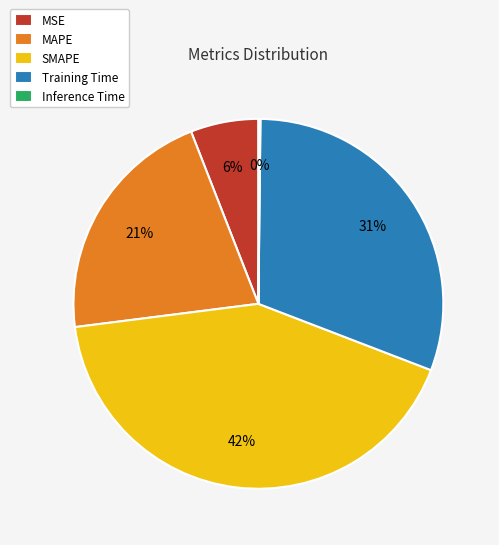

Which category has the biggest portion of the pie?

SMAPE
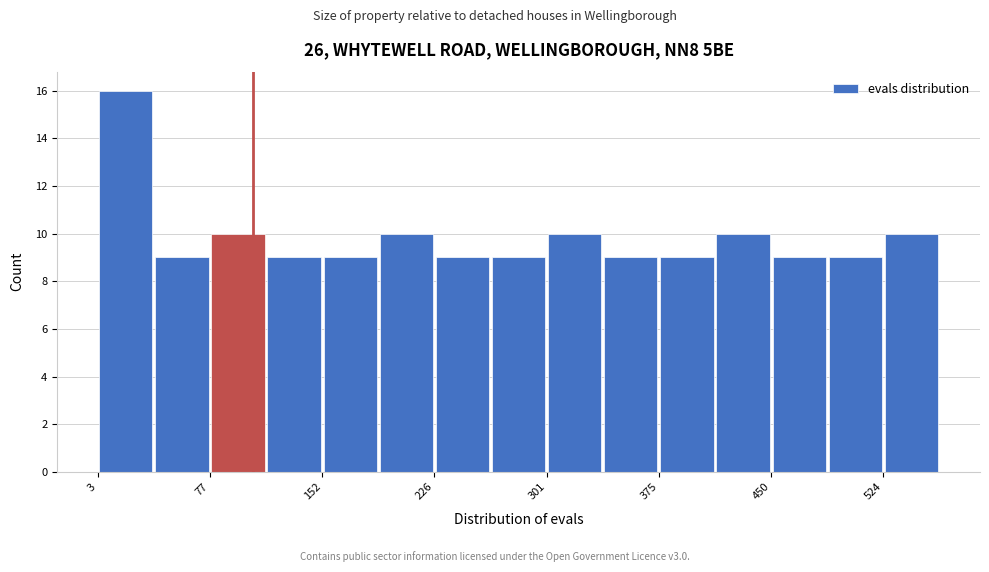

Around what value on the x-axis is the tallest bar? Give the approximate position of its centre, as read against the axis.

20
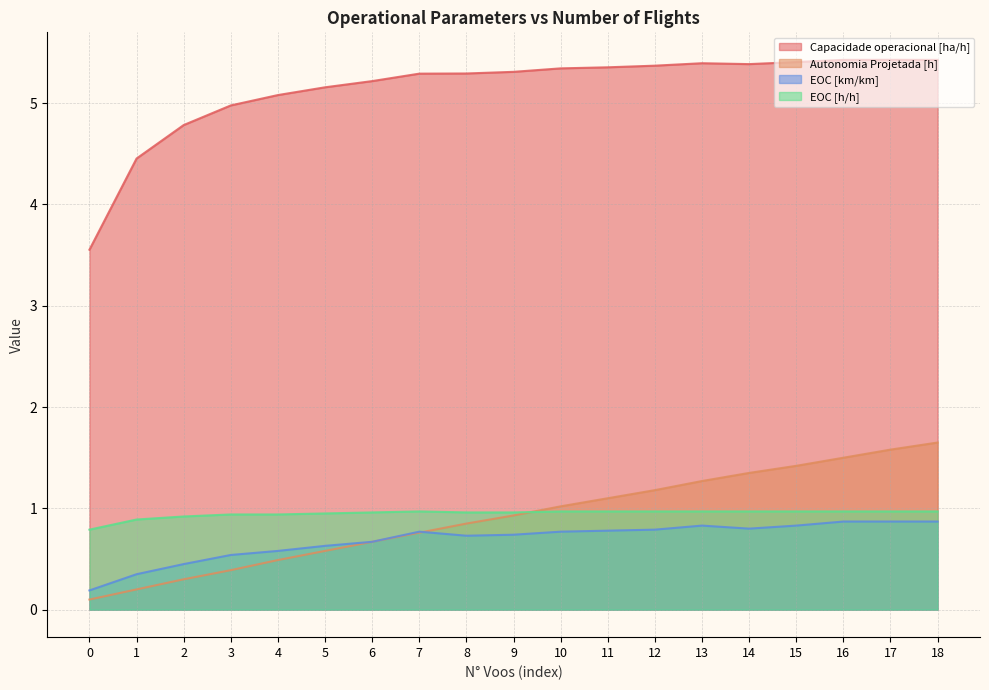

What is the value of the Autonomia Projetada [h] point at the 2nd from the left?

0.2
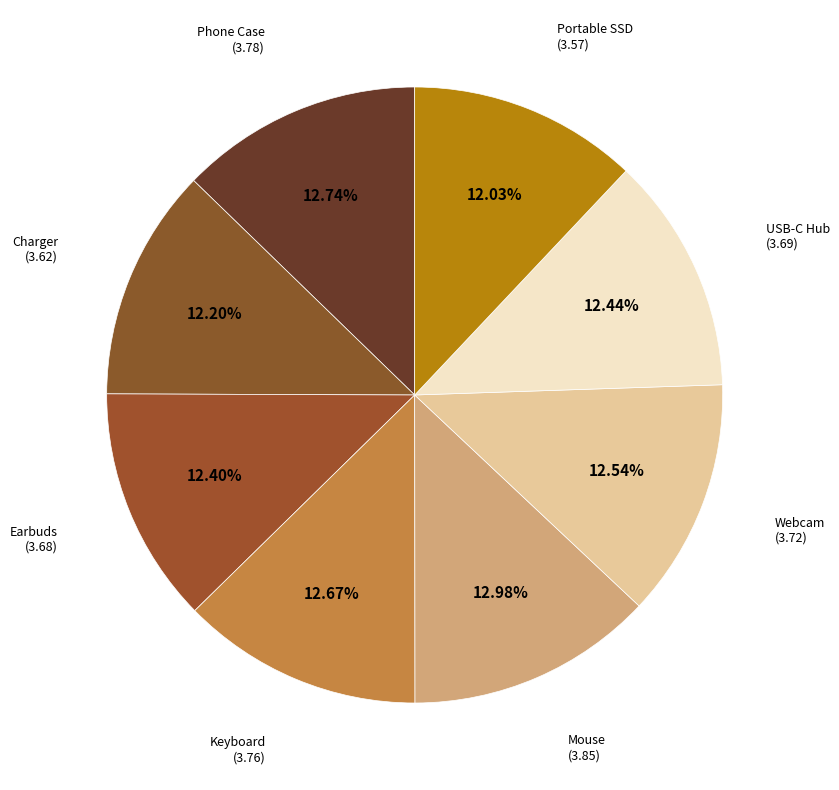

Is there any slice that represents more than half of the pie?

No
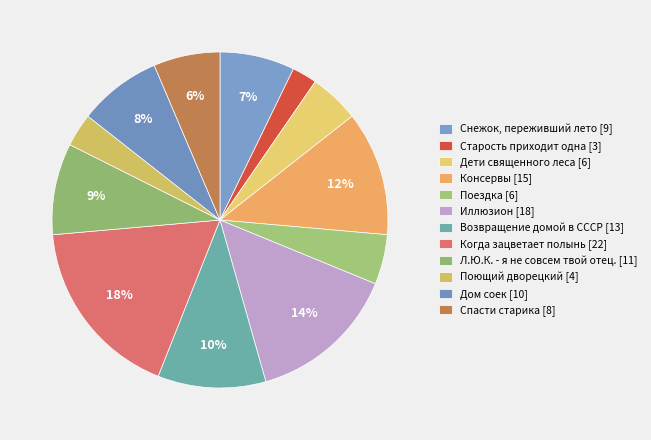

What is the largest slice in the pie chart?

Когда зацветает полынь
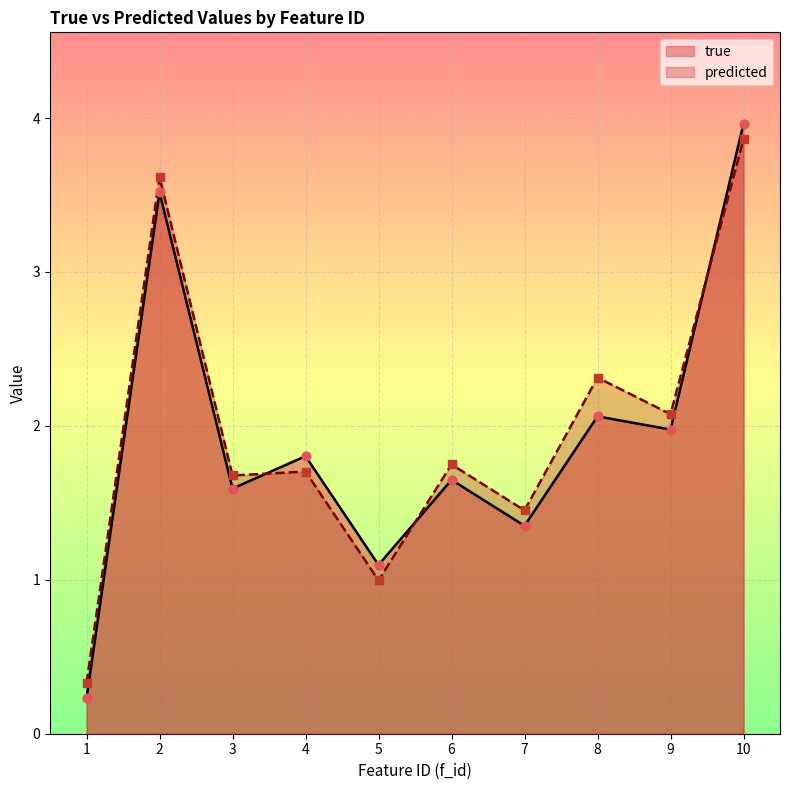

What is the total value across all series at 5?

2.1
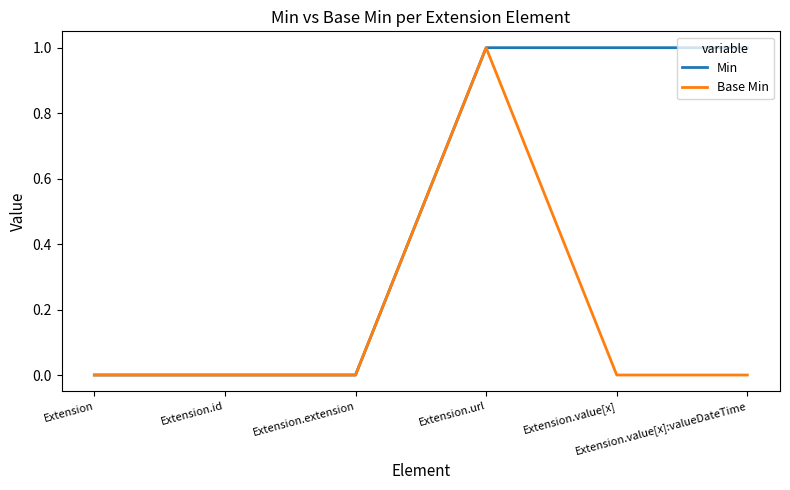

What is the sum of all Min values?

3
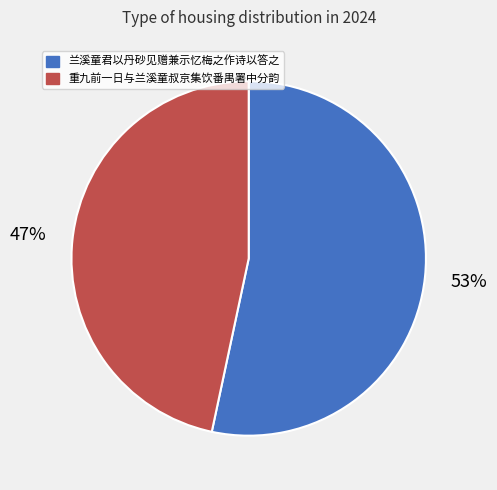

To the nearest percent, what is the combined percentage of 重九前一日与兰溪童叔京集饮番禺署中分韵 and 兰溪童君以丹砂见赠兼示忆梅之作诗以答之?

100%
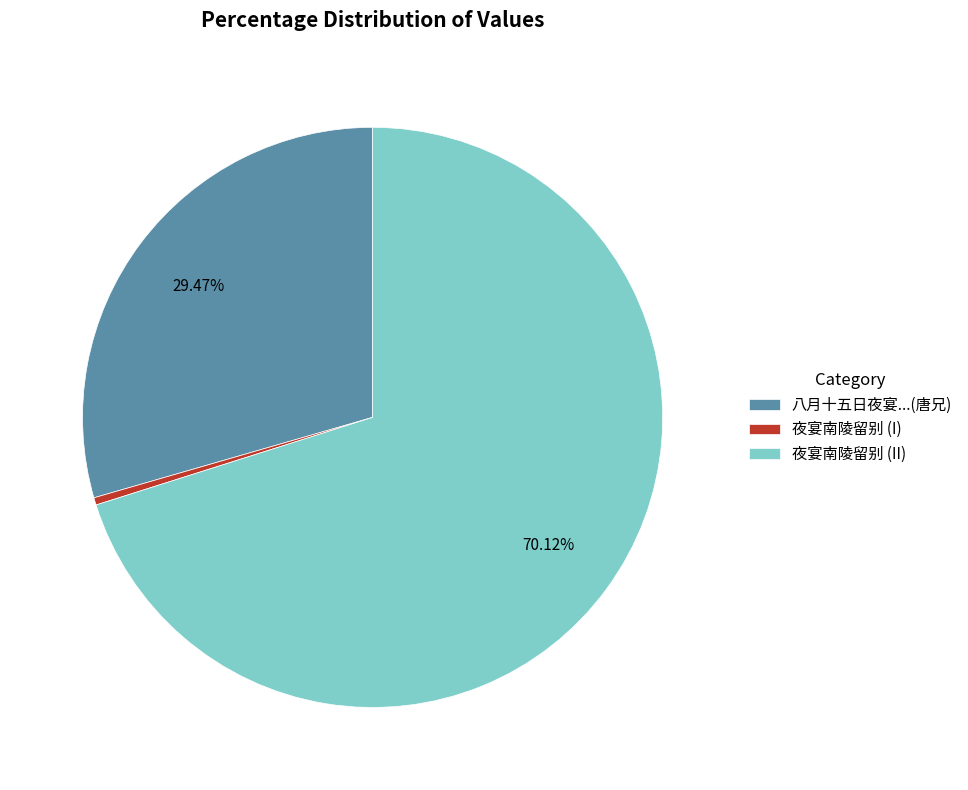

Combined, do 夜宴南陵留别 (I) and 八月十五日夜宴...(唐兄) account for over 50%?

No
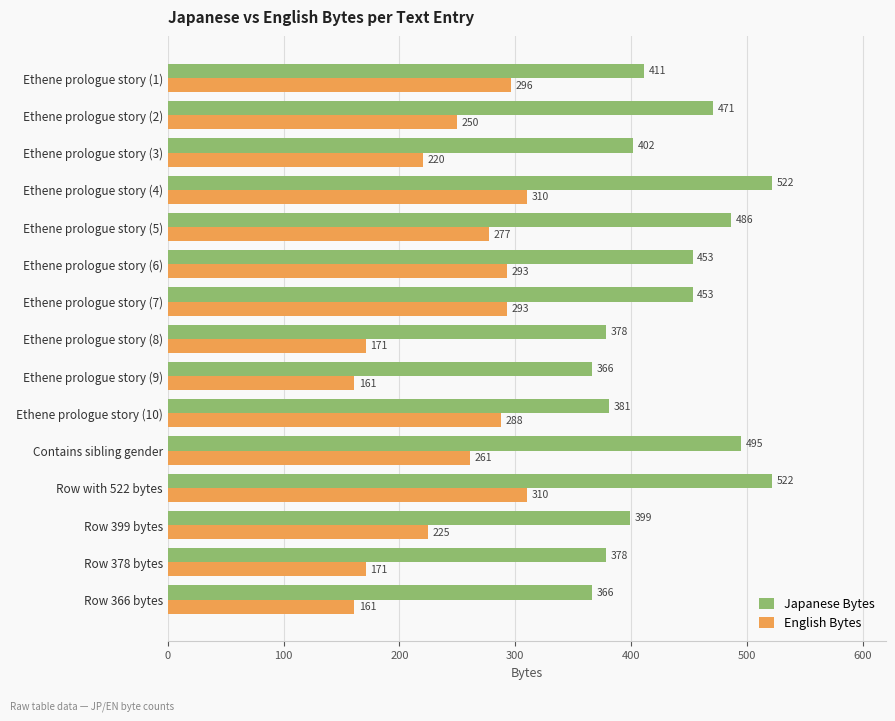

What is the difference between the maximum and minimum values in the English Bytes series?

149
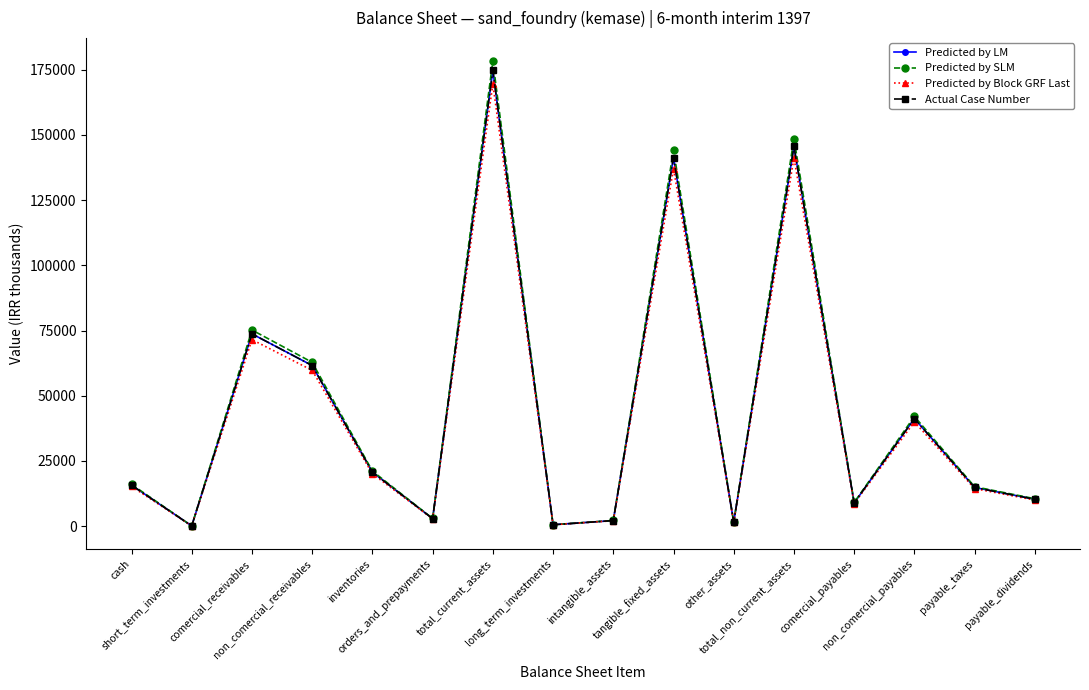

Reading left to right, extract all data points from this chart.

Predicted by LM: 15723.0	110.0	73746.0	61599.0	20724.0	2903.0	174805.0	563.0	2159.0	141350.0	1523.0	145595.0	8919.0	41263.0	14846.0	10330.0
Predicted by SLM: 16037.5	112.2	75220.9	62831.0	21138.5	2961.1	178301.1	574.3	2202.2	144177.0	1553.5	148506.9	9097.4	42088.3	15142.9	10536.6
Predicted by Block GRF Last: 15251.3	106.7	71533.6	59751.0	20102.3	2815.9	169560.9	546.1	2094.2	137109.5	1477.3	141227.1	8651.4	40025.1	14400.6	10020.1
Actual Case Number: 15723.0	110.0	73746.0	61599.0	20724.0	2903.0	174805.0	563.0	2159.0	141350.0	1523.0	145595.0	8919.0	41263.0	14846.0	10330.0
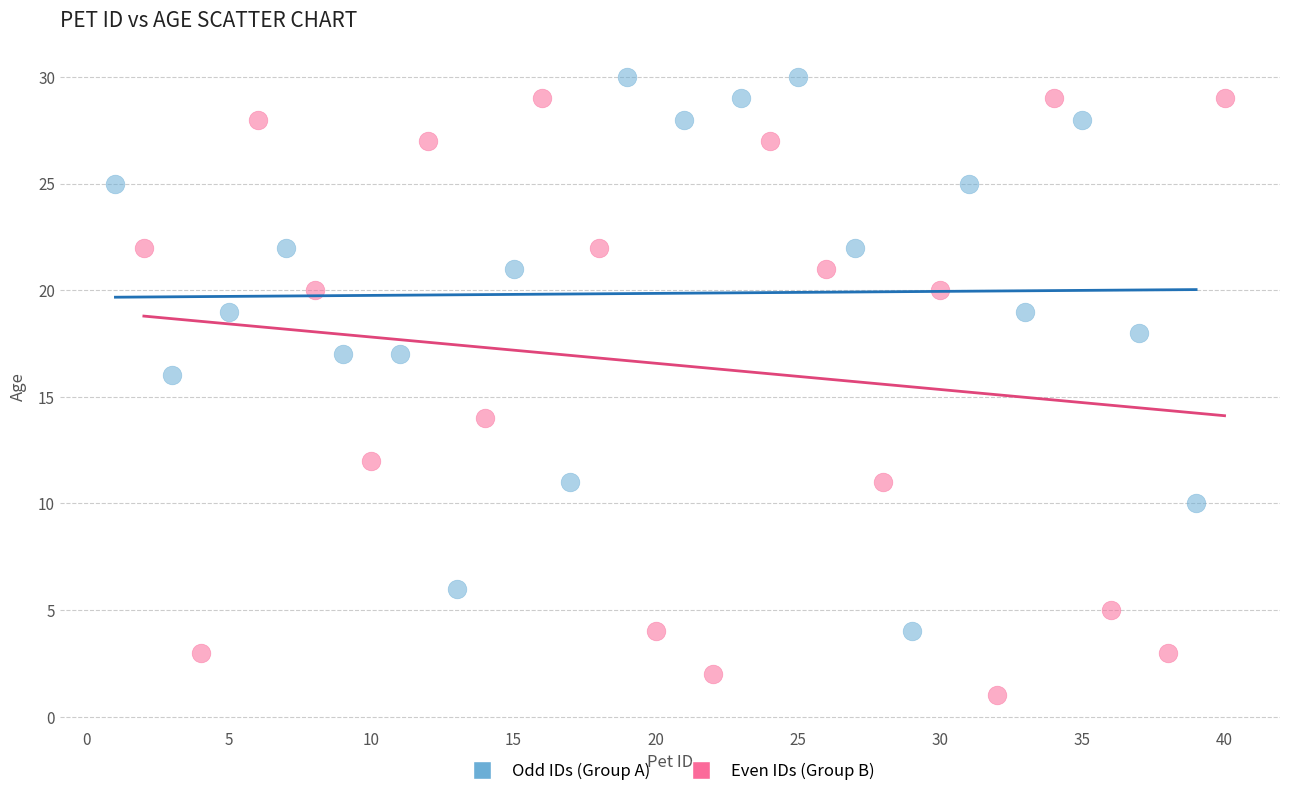

Which series has the largest Y range (max minus min)?

Even IDs (Group B)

******

Express the stretch of the listing from its start through the line containing "Reading left to" as a Markdown table with the columns Row and Line, numbering each line in order. Omit blank lines and the pictures.

== Problem solution ==
| Row | Line |
|---|---|
| 1 | Which category has the biggest portion of the pie? |
| 2 | SMAPE |
| 3 | Around what value on the x-axis is the tallest bar? Give the approximate position of its centre, as read against the axis. |
| 4 | 20 |
| 5 | What is the value of the Autonomia Projetada [h] point at the 2nd from the left? |
| 6 | 0.2 |
| 7 | Is there any slice that represents more than half of the pie? |
| 8 | No |
| 9 | What is the largest slice in the pie chart? |
| 10 | Когда зацветает полынь |
| 11 | What is the total value across all series at 5? |
| 12 | 2.1 |
| 13 | What is the sum of all Min values? |
| 14 | 3 |
| 15 | To the nearest percent, what is the combined percentage of 重九前一日与兰溪童叔京集饮番禺署中分韵 and 兰溪童君以丹砂见赠兼示忆梅之作诗以答之? |
| 16 | 100% |
| 17 | Combined, do 夜宴南陵留别 (I) and 八月十五日夜宴...(唐兄) account for over 50%? |
| 18 | No |
| 19 | What is the difference between the maximum and minimum values in the English Bytes series? |
| 20 | 149 |
| 21 | Reading left to right, extract all data points from this chart. |